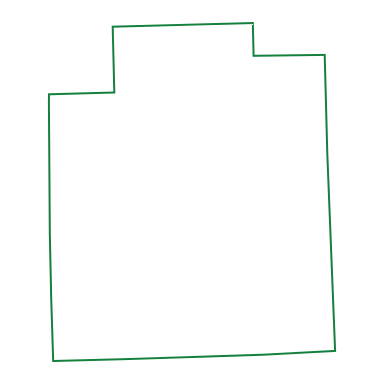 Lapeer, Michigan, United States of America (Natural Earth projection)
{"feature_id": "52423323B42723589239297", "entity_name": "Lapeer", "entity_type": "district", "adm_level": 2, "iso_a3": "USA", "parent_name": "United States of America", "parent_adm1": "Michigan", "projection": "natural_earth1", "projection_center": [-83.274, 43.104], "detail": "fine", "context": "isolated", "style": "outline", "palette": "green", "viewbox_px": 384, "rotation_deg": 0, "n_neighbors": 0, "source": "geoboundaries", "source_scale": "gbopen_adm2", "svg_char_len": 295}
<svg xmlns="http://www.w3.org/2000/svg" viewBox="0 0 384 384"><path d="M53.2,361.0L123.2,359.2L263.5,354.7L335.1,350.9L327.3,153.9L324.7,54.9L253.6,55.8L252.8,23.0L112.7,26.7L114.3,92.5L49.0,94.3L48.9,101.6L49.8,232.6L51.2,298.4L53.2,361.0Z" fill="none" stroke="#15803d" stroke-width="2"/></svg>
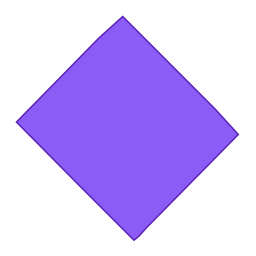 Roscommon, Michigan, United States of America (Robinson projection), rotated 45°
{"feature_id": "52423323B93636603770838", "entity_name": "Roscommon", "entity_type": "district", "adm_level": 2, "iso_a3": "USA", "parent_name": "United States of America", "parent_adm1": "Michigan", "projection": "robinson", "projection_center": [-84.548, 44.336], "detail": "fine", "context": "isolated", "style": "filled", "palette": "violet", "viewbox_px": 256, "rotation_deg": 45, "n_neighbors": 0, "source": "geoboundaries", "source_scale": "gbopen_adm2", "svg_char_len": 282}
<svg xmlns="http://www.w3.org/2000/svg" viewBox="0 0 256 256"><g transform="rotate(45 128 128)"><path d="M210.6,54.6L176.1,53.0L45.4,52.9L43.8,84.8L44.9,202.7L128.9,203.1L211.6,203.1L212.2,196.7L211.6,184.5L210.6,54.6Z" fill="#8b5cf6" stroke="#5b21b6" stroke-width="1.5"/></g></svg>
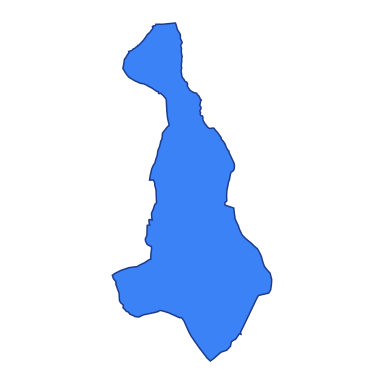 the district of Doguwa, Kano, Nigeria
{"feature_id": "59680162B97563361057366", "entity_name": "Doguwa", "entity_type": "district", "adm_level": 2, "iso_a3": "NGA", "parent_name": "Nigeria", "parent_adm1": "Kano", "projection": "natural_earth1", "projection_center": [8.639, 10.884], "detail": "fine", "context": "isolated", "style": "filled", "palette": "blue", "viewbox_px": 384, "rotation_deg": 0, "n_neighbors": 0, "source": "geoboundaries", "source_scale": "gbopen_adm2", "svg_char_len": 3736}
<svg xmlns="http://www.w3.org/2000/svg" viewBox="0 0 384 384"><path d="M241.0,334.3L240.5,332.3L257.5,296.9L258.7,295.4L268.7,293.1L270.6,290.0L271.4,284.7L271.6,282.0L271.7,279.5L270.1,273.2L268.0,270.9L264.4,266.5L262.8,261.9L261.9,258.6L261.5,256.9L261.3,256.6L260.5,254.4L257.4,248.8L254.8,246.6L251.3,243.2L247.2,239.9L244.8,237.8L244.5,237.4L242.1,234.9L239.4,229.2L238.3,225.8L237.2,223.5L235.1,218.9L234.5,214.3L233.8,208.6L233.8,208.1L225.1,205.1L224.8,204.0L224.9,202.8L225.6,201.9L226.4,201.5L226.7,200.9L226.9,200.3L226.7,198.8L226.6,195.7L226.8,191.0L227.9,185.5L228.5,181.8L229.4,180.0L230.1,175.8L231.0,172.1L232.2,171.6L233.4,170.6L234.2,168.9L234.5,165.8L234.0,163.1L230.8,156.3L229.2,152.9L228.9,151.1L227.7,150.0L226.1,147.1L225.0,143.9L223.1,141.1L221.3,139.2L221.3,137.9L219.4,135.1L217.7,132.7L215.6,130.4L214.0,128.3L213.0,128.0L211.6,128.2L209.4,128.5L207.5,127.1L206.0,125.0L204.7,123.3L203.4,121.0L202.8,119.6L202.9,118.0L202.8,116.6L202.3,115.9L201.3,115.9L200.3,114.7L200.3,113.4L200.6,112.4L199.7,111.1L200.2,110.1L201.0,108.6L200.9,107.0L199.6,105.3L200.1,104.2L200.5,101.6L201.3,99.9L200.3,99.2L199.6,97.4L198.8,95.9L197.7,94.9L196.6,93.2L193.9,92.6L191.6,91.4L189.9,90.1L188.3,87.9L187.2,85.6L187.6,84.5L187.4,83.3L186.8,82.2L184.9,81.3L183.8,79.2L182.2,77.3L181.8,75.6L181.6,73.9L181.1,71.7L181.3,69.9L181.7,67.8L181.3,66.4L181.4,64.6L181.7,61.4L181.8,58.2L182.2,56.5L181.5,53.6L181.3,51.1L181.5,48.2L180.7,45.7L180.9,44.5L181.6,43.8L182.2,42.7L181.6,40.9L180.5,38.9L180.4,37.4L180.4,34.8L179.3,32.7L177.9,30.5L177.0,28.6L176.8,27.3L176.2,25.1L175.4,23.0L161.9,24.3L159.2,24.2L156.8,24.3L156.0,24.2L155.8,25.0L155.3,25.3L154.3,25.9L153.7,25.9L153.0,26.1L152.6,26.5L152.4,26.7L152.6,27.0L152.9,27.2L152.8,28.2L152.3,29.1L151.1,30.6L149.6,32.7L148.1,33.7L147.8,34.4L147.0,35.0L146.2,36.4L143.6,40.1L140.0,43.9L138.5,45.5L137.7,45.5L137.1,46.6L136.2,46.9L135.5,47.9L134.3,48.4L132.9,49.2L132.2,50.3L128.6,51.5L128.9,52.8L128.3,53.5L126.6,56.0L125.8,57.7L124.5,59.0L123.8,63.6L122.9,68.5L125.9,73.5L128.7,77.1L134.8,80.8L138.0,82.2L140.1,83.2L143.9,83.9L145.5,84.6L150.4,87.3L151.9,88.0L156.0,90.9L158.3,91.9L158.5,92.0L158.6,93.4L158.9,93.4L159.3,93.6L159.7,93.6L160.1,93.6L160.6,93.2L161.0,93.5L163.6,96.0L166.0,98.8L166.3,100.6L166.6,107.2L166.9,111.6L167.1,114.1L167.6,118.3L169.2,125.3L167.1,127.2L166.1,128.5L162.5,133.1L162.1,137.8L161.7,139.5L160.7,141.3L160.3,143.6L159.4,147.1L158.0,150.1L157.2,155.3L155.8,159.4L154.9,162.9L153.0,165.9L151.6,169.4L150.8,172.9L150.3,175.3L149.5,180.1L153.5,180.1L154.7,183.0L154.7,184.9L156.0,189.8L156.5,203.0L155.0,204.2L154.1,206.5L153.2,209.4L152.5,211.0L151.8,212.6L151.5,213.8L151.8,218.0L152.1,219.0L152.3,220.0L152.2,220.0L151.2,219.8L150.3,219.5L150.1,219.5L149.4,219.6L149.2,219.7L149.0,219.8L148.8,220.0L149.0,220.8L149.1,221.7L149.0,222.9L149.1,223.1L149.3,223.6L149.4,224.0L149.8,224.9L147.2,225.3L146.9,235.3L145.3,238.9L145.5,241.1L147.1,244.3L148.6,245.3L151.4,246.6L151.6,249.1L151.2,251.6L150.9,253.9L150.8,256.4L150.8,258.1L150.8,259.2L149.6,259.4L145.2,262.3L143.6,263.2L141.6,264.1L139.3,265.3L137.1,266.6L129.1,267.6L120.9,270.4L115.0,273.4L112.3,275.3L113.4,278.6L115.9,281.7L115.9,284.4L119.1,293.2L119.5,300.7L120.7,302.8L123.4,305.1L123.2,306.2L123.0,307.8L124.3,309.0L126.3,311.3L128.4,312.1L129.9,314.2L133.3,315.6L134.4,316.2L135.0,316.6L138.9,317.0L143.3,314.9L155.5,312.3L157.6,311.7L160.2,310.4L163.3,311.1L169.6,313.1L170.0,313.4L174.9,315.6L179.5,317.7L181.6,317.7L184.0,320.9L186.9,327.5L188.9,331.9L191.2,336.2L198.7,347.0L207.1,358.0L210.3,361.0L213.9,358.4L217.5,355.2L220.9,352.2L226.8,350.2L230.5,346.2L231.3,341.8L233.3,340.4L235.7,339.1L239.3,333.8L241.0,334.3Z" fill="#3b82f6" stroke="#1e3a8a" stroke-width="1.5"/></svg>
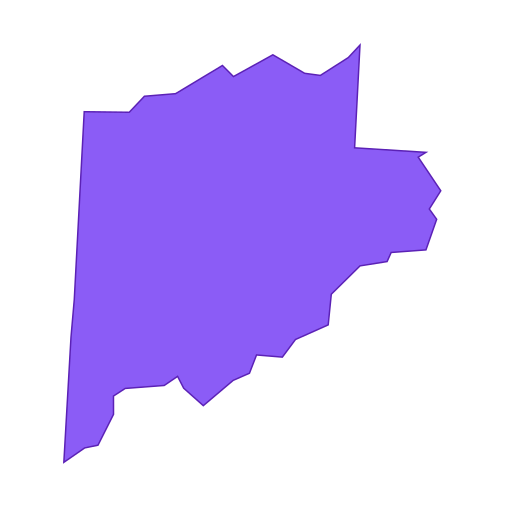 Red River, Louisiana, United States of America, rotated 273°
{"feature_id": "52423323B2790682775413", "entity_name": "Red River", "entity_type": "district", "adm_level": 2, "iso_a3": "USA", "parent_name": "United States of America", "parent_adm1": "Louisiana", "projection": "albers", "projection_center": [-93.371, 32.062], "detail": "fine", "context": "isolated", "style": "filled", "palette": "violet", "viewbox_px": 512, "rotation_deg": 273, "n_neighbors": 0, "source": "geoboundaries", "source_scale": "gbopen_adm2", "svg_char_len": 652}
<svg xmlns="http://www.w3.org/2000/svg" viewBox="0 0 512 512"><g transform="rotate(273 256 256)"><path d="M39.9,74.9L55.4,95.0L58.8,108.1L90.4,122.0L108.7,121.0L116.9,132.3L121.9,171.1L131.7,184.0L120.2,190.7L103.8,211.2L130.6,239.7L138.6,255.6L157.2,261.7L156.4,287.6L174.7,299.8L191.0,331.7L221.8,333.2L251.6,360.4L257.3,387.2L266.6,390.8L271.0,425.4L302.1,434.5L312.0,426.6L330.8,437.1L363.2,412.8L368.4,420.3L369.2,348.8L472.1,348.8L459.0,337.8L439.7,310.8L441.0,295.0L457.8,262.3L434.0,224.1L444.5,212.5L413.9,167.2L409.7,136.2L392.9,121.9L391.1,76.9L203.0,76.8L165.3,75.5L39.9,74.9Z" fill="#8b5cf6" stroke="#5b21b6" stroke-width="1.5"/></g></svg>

...

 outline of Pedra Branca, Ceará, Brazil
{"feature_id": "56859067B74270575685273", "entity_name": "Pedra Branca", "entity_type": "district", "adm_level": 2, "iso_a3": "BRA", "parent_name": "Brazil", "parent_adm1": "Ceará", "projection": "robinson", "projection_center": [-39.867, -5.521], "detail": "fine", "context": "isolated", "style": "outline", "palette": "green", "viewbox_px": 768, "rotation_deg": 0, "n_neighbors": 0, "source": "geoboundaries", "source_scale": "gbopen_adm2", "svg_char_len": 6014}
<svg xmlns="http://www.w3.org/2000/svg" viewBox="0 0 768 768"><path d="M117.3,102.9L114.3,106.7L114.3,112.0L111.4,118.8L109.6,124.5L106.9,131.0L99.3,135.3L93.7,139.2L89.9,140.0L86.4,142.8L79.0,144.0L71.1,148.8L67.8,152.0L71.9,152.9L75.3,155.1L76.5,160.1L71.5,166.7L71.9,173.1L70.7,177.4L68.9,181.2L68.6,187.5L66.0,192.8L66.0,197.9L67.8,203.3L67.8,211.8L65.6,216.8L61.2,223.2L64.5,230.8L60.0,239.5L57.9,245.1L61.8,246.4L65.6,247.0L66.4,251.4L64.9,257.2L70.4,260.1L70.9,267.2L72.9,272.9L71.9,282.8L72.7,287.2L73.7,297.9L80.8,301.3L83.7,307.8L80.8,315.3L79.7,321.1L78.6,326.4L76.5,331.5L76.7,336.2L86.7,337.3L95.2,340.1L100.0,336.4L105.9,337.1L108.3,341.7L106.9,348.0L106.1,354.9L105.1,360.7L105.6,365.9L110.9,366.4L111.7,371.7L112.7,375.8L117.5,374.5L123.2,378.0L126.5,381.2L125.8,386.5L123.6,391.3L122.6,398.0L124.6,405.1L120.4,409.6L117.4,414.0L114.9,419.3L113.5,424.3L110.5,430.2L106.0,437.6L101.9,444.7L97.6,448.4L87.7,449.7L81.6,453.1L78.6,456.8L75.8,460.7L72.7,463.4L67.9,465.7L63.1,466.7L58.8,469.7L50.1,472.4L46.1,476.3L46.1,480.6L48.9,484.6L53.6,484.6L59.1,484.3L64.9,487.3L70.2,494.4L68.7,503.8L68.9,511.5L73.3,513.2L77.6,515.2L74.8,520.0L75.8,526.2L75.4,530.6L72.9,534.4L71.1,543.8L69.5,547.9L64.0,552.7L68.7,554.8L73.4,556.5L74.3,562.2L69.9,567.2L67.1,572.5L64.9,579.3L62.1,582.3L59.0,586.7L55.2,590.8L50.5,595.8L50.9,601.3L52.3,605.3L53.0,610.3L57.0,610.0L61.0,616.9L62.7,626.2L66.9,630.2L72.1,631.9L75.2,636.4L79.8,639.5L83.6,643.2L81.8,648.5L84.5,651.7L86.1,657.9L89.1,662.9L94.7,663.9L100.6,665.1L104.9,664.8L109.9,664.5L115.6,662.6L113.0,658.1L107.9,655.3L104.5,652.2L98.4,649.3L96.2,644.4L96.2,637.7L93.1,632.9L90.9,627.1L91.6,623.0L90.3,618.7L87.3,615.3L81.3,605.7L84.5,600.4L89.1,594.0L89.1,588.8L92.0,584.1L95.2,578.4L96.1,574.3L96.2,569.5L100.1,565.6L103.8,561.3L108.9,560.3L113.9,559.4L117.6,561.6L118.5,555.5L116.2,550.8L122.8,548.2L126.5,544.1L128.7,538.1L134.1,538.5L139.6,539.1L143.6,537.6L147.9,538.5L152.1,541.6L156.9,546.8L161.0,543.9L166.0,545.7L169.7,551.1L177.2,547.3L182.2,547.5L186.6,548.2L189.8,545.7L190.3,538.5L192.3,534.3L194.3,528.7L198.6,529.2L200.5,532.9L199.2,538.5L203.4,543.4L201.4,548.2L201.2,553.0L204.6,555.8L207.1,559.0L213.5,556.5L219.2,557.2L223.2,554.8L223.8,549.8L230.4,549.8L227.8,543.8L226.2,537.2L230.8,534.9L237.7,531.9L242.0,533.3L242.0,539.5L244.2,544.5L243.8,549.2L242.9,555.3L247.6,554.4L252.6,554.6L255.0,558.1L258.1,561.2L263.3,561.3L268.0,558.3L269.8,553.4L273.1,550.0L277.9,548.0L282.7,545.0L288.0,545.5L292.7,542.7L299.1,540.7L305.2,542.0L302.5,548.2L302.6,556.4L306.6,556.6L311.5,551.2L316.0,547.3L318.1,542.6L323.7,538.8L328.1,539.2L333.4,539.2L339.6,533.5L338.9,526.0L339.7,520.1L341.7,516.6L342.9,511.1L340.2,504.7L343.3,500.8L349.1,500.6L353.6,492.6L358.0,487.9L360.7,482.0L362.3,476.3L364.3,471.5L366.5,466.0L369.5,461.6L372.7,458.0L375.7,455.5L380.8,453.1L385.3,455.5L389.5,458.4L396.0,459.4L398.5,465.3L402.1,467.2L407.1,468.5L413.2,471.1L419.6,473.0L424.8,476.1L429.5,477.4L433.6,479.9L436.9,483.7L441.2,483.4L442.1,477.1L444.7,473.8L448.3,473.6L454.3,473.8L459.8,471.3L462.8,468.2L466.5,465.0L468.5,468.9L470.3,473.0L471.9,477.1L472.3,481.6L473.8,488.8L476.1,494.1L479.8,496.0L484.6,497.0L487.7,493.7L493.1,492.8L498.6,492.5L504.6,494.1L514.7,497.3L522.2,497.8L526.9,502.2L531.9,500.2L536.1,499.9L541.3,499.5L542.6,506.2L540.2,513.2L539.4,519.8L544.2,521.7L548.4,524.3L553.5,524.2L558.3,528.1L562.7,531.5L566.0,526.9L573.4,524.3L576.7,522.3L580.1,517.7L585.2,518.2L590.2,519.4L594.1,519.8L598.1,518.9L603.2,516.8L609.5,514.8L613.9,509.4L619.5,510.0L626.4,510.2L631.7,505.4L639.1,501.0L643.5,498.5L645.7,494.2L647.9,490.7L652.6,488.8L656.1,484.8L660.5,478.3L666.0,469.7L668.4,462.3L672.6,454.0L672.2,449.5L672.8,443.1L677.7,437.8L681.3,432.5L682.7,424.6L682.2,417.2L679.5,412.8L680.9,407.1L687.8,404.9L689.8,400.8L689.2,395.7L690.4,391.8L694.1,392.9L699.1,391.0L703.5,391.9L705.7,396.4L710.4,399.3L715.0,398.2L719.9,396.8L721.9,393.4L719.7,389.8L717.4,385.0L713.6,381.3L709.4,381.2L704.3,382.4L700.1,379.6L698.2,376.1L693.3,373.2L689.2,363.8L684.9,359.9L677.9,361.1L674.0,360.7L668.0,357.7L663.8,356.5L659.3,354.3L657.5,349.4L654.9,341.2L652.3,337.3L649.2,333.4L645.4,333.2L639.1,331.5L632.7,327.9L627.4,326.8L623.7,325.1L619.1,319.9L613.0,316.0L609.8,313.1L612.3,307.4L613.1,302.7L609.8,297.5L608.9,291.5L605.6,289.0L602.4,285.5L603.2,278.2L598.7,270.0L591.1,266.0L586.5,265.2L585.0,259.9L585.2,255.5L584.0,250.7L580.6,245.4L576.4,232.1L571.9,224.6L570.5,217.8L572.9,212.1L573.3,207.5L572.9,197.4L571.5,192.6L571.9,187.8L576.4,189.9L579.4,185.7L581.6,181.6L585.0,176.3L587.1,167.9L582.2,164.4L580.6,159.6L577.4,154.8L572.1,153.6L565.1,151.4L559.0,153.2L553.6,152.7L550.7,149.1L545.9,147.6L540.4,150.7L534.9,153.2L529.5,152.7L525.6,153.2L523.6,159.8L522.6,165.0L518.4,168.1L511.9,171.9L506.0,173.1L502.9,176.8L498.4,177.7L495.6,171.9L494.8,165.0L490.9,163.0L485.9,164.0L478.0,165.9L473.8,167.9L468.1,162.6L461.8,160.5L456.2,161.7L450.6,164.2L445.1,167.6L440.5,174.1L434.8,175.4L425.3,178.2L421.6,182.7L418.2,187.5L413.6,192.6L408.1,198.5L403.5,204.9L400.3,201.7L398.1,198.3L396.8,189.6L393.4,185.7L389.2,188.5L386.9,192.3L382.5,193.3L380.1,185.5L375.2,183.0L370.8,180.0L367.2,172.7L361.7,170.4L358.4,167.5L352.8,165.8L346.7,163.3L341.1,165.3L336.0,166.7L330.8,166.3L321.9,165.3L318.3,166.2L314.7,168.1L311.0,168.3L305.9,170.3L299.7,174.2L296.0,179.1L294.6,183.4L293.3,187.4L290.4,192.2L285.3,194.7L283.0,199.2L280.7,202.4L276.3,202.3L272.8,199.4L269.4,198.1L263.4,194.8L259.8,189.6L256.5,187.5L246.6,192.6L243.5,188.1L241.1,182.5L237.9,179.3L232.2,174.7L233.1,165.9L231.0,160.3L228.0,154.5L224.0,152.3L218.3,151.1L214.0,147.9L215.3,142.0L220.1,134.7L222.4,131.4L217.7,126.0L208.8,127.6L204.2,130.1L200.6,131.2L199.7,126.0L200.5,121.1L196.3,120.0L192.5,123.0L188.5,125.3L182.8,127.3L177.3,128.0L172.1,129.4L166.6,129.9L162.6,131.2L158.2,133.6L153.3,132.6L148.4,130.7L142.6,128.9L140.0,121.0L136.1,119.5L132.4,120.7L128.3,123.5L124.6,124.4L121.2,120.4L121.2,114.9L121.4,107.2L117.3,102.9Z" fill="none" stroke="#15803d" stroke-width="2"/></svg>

* [WHAT THE TASK ASKS] Duplicate the lines from the one containing "Lapeer, Michigan, United" through the one containing "the district of Doguwa, Kano, Nigeria", including both, and leave the pictures out of your answer.

* [ANSWER TO THIS PROBLEM]
 Lapeer, Michigan, United States of America (Natural Earth projection)
{"feature_id": "52423323B42723589239297", "entity_name": "Lapeer", "entity_type": "district", "adm_level": 2, "iso_a3": "USA", "parent_name": "United States of America", "parent_adm1": "Michigan", "projection": "natural_earth1", "projection_center": [-83.274, 43.104], "detail": "fine", "context": "isolated", "style": "outline", "palette": "green", "viewbox_px": 384, "rotation_deg": 0, "n_neighbors": 0, "source": "geoboundaries", "source_scale": "gbopen_adm2", "svg_char_len": 295}
<svg xmlns="http://www.w3.org/2000/svg" viewBox="0 0 384 384"><path d="M53.2,361.0L123.2,359.2L263.5,354.7L335.1,350.9L327.3,153.9L324.7,54.9L253.6,55.8L252.8,23.0L112.7,26.7L114.3,92.5L49.0,94.3L48.9,101.6L49.8,232.6L51.2,298.4L53.2,361.0Z" fill="none" stroke="#15803d" stroke-width="2"/></svg>
 Roscommon, Michigan, United States of America (Robinson projection), rotated 45°
{"feature_id": "52423323B93636603770838", "entity_name": "Roscommon", "entity_type": "district", "adm_level": 2, "iso_a3": "USA", "parent_name": "United States of America", "parent_adm1": "Michigan", "projection": "robinson", "projection_center": [-84.548, 44.336], "detail": "fine", "context": "isolated", "style": "filled", "palette": "violet", "viewbox_px": 256, "rotation_deg": 45, "n_neighbors": 0, "source": "geoboundaries", "source_scale": "gbopen_adm2", "svg_char_len": 282}
<svg xmlns="http://www.w3.org/2000/svg" viewBox="0 0 256 256"><g transform="rotate(45 128 128)"><path d="M210.6,54.6L176.1,53.0L45.4,52.9L43.8,84.8L44.9,202.7L128.9,203.1L211.6,203.1L212.2,196.7L211.6,184.5L210.6,54.6Z" fill="#8b5cf6" stroke="#5b21b6" stroke-width="1.5"/></g></svg>
 the district of Doguwa, Kano, Nigeria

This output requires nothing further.